Could caterpillars help solve the world’s plastic problem?
A common caterpillar could help unlock the solution to the world’s plastic bag dilemma, research has suggested.
Scientist Federica Bertocchini, who is also an avid beekeeper, happened upon this discovery when tending to her beehives, which were riddled with the parasitic wax worm. Greater wax moths tend to lay their eggs in beehives, for them to hatch and grow on the beeswax. During a routine removal of the worms from her hives, Bertocchini happened upon a startling discovery after placing the worms in a plastic bag – she noticed holes starting to appear in the bag.
Along with two other colleagues, she conducted a timed experiment, using 100 worms and a plastic bag from a UK supermarket.

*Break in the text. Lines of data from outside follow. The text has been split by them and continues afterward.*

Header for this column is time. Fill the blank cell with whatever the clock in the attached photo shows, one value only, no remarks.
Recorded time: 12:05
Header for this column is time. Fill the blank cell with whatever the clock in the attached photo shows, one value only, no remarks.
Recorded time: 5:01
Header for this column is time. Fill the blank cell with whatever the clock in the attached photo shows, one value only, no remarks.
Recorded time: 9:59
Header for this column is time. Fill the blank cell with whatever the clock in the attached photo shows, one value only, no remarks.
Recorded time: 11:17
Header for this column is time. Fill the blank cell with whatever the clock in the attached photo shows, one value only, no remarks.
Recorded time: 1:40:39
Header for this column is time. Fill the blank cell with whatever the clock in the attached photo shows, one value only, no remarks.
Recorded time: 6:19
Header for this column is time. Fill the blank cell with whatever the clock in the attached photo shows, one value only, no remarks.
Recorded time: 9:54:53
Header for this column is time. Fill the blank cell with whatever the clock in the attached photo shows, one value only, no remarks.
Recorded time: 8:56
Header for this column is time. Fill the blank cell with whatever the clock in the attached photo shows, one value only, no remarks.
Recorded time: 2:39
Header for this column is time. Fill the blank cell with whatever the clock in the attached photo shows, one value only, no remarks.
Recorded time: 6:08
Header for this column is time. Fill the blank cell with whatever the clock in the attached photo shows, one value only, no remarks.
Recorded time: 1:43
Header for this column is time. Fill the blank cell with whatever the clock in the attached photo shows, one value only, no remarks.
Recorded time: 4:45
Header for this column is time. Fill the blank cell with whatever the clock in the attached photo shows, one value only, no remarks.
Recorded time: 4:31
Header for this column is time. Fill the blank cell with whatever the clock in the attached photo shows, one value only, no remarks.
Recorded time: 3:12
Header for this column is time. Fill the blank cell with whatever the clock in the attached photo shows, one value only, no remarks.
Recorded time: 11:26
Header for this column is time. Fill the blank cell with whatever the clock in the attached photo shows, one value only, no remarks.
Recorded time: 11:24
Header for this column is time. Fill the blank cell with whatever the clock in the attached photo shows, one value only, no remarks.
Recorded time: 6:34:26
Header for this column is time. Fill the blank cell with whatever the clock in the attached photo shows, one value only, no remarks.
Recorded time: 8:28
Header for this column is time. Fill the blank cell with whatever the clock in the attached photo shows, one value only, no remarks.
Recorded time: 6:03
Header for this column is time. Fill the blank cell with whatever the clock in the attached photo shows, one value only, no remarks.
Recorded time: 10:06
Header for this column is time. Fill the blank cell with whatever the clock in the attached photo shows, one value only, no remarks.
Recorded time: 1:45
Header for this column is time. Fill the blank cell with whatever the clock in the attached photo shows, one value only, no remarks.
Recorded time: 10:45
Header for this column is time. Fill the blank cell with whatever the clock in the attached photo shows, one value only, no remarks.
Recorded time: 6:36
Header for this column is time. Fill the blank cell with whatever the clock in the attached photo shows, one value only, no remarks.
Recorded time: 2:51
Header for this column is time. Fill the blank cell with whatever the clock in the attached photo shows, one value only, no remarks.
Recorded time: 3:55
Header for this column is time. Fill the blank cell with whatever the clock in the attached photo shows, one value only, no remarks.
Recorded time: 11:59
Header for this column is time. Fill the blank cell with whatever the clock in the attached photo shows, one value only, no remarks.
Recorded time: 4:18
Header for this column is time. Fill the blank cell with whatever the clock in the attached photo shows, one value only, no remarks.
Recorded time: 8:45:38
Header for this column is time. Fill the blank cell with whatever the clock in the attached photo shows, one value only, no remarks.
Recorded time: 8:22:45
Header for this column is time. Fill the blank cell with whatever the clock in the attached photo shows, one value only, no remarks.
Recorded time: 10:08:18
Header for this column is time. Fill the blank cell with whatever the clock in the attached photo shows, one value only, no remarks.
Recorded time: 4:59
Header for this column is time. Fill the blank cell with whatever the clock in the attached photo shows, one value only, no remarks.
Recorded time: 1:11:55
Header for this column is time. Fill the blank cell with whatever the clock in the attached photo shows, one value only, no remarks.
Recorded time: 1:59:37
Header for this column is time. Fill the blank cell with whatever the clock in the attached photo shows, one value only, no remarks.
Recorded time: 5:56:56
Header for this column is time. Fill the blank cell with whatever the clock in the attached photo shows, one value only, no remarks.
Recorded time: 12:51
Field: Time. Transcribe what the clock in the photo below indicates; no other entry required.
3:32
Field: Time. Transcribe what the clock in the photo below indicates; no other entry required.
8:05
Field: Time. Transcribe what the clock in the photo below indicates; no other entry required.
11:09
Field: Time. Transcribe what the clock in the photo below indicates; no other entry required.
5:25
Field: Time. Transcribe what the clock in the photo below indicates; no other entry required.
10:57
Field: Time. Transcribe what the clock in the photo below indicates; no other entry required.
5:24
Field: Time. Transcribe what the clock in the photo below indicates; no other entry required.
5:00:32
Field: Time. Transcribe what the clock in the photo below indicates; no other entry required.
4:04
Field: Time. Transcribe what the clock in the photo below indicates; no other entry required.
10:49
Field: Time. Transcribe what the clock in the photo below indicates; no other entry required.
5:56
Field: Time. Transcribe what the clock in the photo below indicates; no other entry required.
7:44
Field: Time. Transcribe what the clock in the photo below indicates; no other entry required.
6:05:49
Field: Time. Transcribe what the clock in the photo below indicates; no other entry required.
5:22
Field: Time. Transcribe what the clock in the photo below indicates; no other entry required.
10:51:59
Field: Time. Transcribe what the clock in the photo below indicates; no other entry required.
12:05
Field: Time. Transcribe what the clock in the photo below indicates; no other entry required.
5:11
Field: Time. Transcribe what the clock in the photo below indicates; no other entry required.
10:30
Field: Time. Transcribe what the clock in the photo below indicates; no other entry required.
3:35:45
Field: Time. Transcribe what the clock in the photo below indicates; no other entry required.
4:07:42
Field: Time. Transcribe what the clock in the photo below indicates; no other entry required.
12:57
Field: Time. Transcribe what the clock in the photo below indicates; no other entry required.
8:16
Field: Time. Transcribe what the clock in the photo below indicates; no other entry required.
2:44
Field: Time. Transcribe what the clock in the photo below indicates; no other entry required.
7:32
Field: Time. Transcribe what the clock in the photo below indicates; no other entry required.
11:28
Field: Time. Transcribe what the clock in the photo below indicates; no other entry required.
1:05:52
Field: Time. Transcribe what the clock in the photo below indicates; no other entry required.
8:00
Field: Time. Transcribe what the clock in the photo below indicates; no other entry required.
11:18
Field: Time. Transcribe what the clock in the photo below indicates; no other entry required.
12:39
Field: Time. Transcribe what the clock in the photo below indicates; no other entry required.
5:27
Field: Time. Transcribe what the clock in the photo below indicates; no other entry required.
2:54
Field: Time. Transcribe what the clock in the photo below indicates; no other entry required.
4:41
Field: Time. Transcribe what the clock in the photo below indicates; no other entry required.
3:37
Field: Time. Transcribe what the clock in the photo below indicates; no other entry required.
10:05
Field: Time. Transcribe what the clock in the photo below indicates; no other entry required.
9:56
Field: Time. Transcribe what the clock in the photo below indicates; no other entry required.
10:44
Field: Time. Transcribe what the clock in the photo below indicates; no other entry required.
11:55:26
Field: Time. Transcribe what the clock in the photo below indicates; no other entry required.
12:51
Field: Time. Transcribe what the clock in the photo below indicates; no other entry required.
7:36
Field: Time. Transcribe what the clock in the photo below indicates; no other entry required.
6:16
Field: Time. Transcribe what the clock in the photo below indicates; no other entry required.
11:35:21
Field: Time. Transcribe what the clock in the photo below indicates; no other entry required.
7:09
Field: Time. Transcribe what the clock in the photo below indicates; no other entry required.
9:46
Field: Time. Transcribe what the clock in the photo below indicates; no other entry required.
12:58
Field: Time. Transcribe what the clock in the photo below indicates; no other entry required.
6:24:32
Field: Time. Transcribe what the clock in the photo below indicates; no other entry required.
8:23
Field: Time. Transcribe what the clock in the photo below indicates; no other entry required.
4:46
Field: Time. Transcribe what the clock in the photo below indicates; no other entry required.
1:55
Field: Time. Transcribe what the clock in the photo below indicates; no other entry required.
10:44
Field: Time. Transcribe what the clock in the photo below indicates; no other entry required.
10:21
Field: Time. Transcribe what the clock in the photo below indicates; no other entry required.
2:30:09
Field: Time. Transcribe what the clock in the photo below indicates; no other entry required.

After 40 minutes of being exposed to the worms, holes had appeared in the bag, and after 12 hours there was a reduction of 92 milligrams (mg) in plastic mass from the bag.
According to the study, the degradation rate of plastic bags when exposed to the worms is extremely fast compared to results of recent studies at Kyoto University where plastic bags exposed to certain bacteria saw a reduction in plastic mass of just 0.13 mg in a day.
Paolo Bombelli, author of the study, said: “The caterpillars are not just eating the plastic without modifying its chemical make-up. We showed that the polymer chains in polyethylene plastic are actually broken by the wax worms.
"If a single enzyme is responsible for this chemical process, its reproduction on a large scale using biotechnological methods should be achievable."
Wax is like a ‘natural plastic’
Polyethylene accounts for 40 per cent of total demand for plastic products across Europe, with around a trillion plastic bags used around the world each year. It can take hundreds of years to biodegrade and often ends up on landfills or accumulating in rivers and oceans.
In the 27 EU countries plus Norway and Switzerland, up to 38 per cent of plastic is sent to landfill, with 36 per cent being burnt for energy recovery, not including the material that leaks into the environment.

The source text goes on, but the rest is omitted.